Yes, as widely reported - sometimes too dramatically - he is a supporter of Donald Trump as a “symbol of renewed white identity and common purpose”. But, he quips, not as a policymaker and leader - “dear God, no”. Unsurprisingly, he also supports Brexit, which, Tarrant agues, represents “the British people firing back at mass immigration, cultural displacement and globalism - and that’s a great and wonderful thing”. It goes without saying that he takes “true inspiration” from the “knight justiciar”, Anders Breivik - he had received from him a “blessing for my mission” during a “brief contact” with his hero.

Elsewhere, Tarrant roams far and wide in his unfocused imagination. There are numerous references to the religious wars of the Middle Ages, such as the Crusades - which were an entirely sensible exercise in his opinion - and another hero of his, Pope Urban II, who urged Christians to go to war against Muslims in 1095. Looking at the state of the world, Tarrant writes: “Ask yourself, what would Pope Urban II do?” Answering his own question,the document states that he targeted Muslims as a form of “revenge against Islam for 1,300 years of war and devastation that it has brought upon the people of the west and other peoples of the world”.

Predictably, the document is peppered Breivik-style with vitriolic denunciations of “antifa” and Marxists, real or imaginary. With regards to the latter, he bluntly states: “I do not want to convert you, I do not want to come to an understanding” - as “egalitarians and those that believe in hierarchy will never come to terms”. True enough, you might think. Rather, “I want you in my sights. I want your neck under my boot” - therefore “see you on the streets, you anti-white scum”. More generally, Tarrant believes that “democracy is mob rule and the mob itself is ruled by our own enemies” - which for him means meaning that “the global and corporate-run press controls them, the education system (long since fallen to the long march through the institutions committed by the Marxists) controls them, the state (long since heavily lost to its corporate backers) controls them and the anti-white media machine controls them”.

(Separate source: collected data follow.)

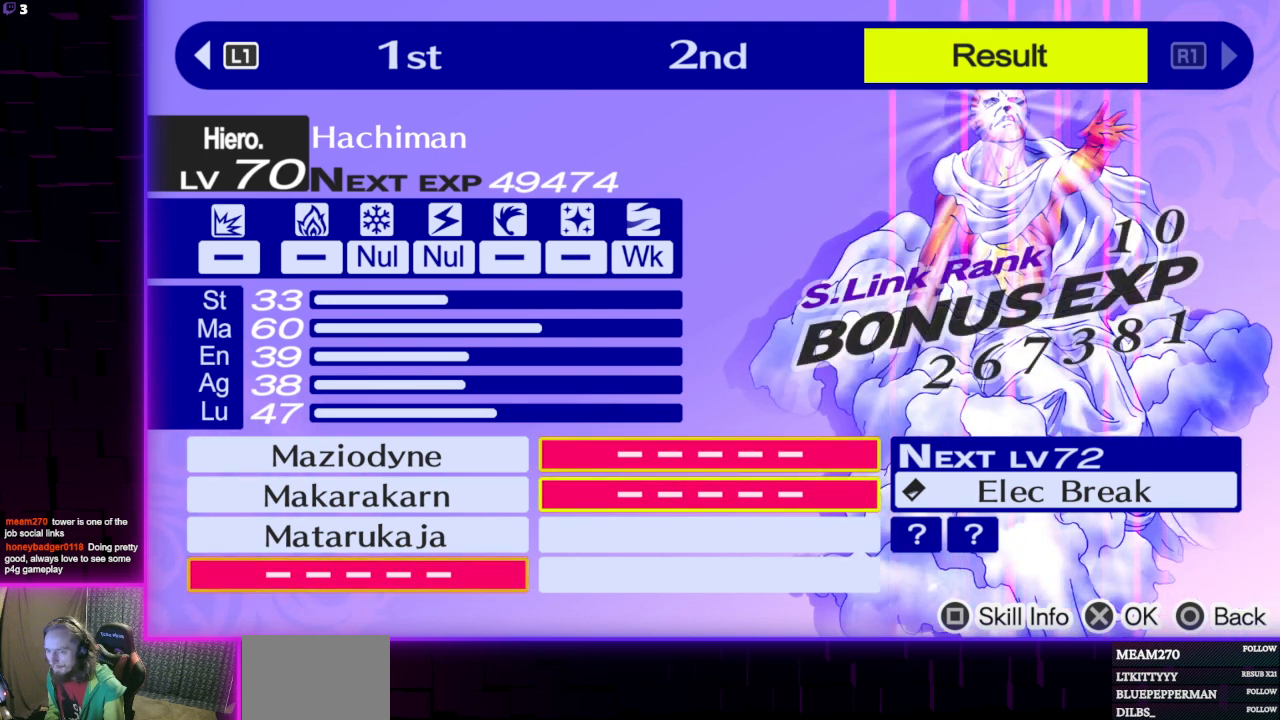
{"buttons": [], "left_stick": "center", "right_stick": "center", "events": [[67, "X", "down"], [201, "X", "up"]]}
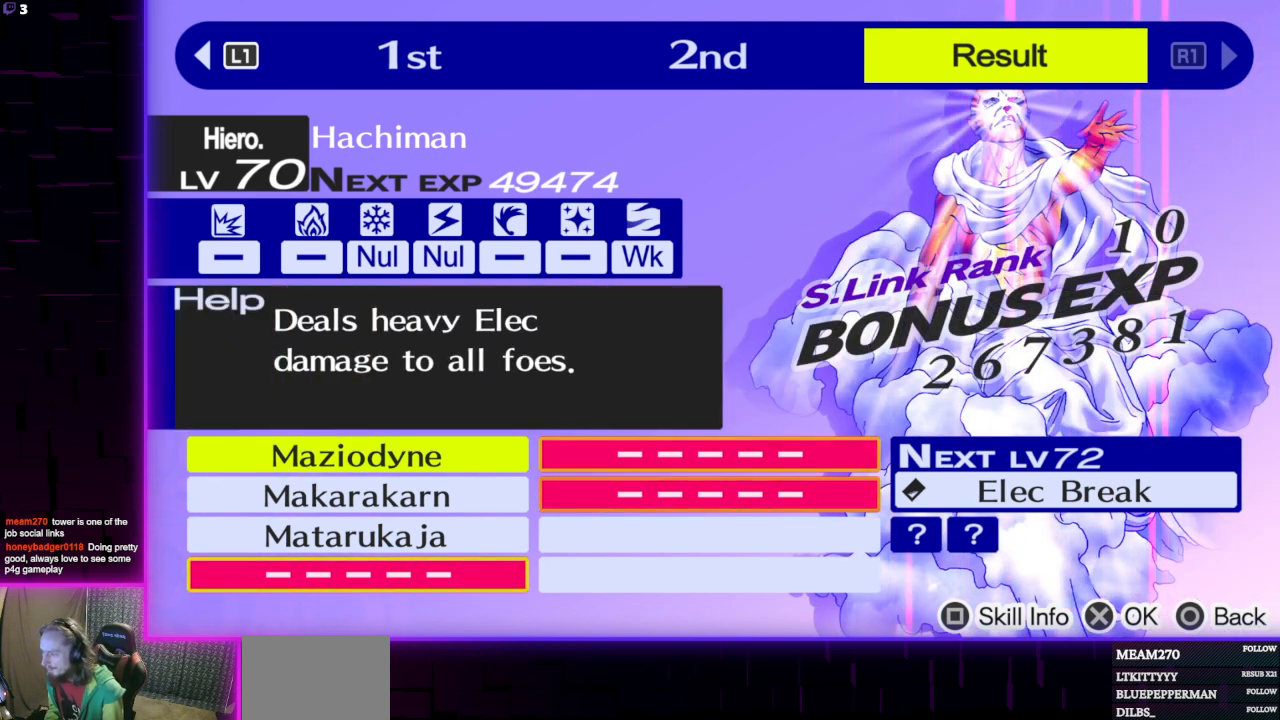
{"buttons": [], "left_stick": "center", "right_stick": "center", "events": []}
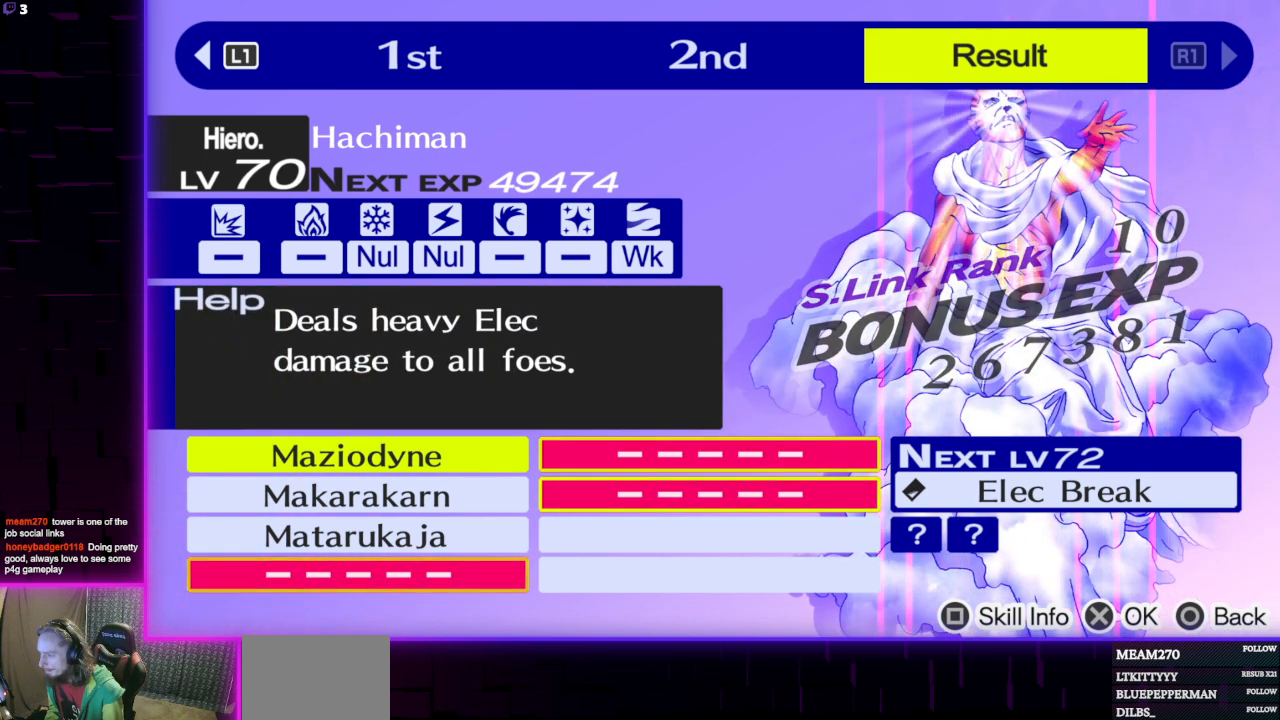
{"buttons": [], "left_stick": "center", "right_stick": "center", "events": [[234, "DPAD_DOWN", "down"], [367, "DPAD_DOWN", "up"]]}
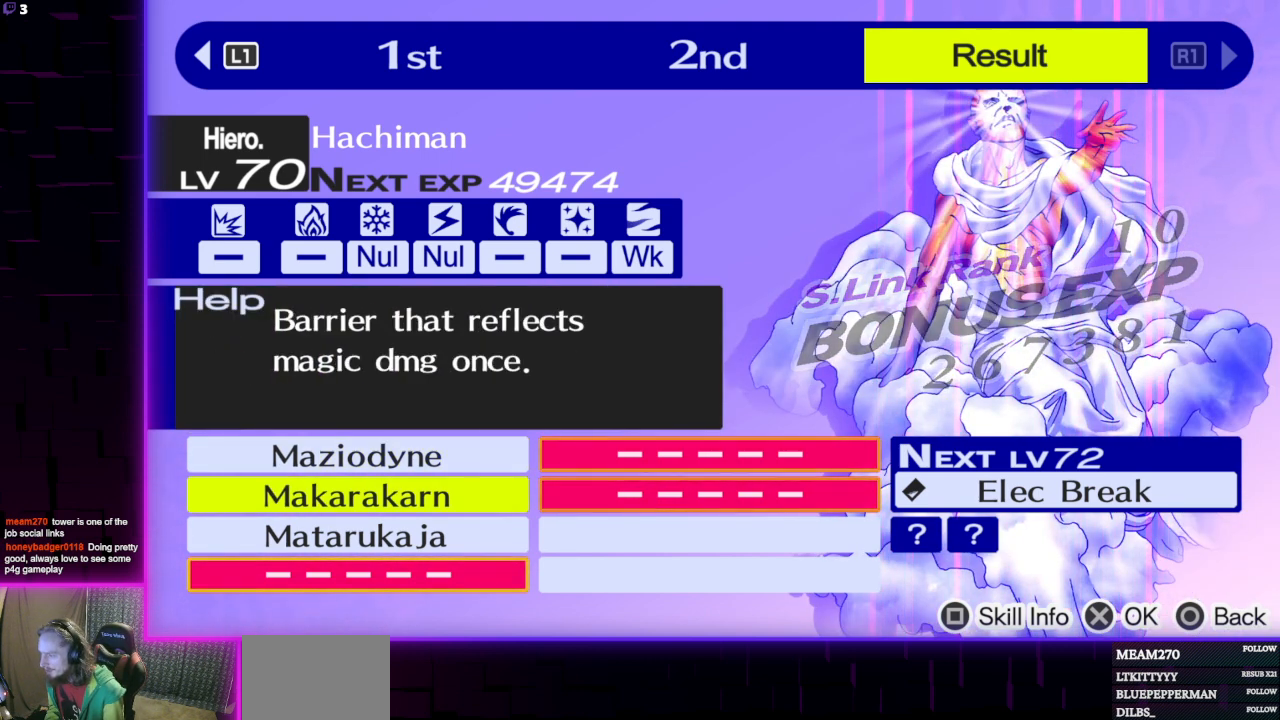
{"buttons": [], "left_stick": "center", "right_stick": "center", "events": []}
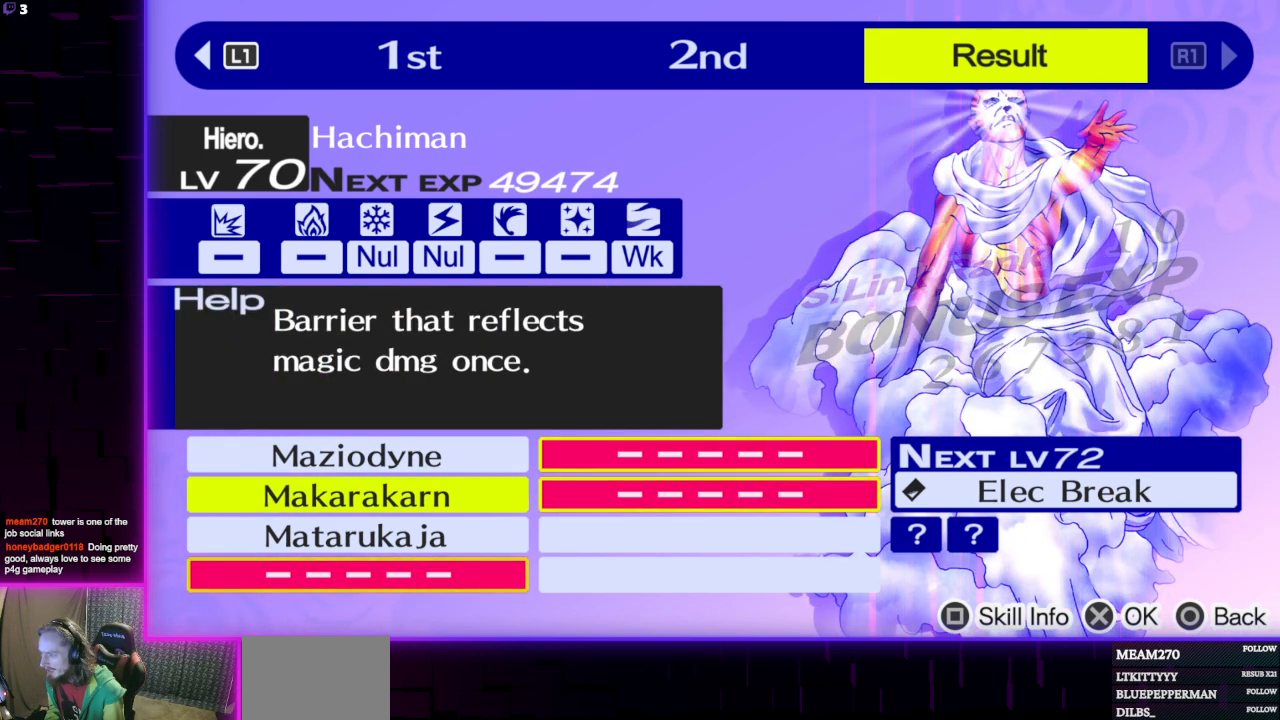
{"buttons": [], "left_stick": "center", "right_stick": "center", "events": [[167, "DPAD_DOWN", "down"], [301, "DPAD_DOWN", "up"]]}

He writes that maggots, Muslims and Marxists “are nothing to me but just another target” - he intends to “wipe you the fuck out with precision, the likes of which has never been seen before on this Earth, mark my fucking words”. Tarrant also argues interestingly that the way to stop mass migration is through unionisation, automation, and the minimum wage - his fascist politics having an anti-capitalist edge right from the very first page.

Overall, Brenton Tarrant’s abiding obsession - apart from Muslims and Marxists - seems to be population numbers, in the style of Paul R Ehrlich’s 1968 work The population bomb. In this famous - or infamous - book, Ehrlich warned of mass starvation in the 1970s and 1980s due to overpopulation, as well as other major social upheavals, and urged immediate action to limit population growth. In other words, it was essentially a restatement of Malthusian theory - much mocked by Karl Marx, of course. If you are Brenton Tarrant, this translates as countries like Australia and New Zealand being under siege and subject to invasion. It does not occur to him that Europeans have done their fair share of invading. In fact, the ‘manifesto’ of the young and angry Tarrant is ultimately is based on a very old-fashioned view of Christendom - which he essentially equates with Europe.

The appalling killings in Christchurch were clearly a political act, even if his manifesto is crazy in places. Hence, in that sense, his document - garbled and disconnected as it is - represents the sort of outlook that, in the absence of the kind of Marxist political organisation that Tarrant would abhor, is gaining strength. Indeed, what comes over is that Brenton Tarrant is an idealist (no matter how horribly misdirected) who wants something better for his people - defined exclusively and murderously as white and European in origin.